Material for this exercise:
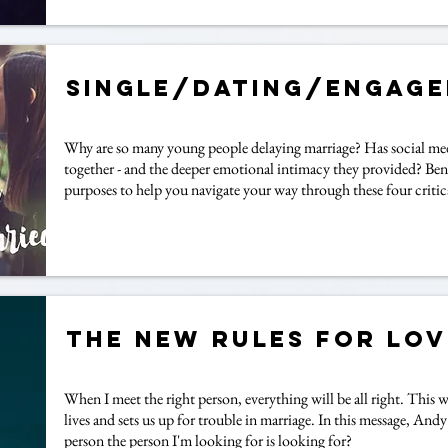
Single/Dating/Engag
Why are so many young people delaying marriage? Has social medi
together - and the deeper emotional intimacy they provided? Ben S
purposes to help you navigate your way through these four critica
The New Rules for Lov
When I meet the right person, everything will be all right. This w
lives and sets us up for trouble in marriage. In this message, And
person the person I'm looking for is looking for?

Exercise details: Take from the listing above each line in which the string "person" is found.

Output for this exercise:
When I meet the right person, everything will be all right. This w
person the person I'm looking for is looking for?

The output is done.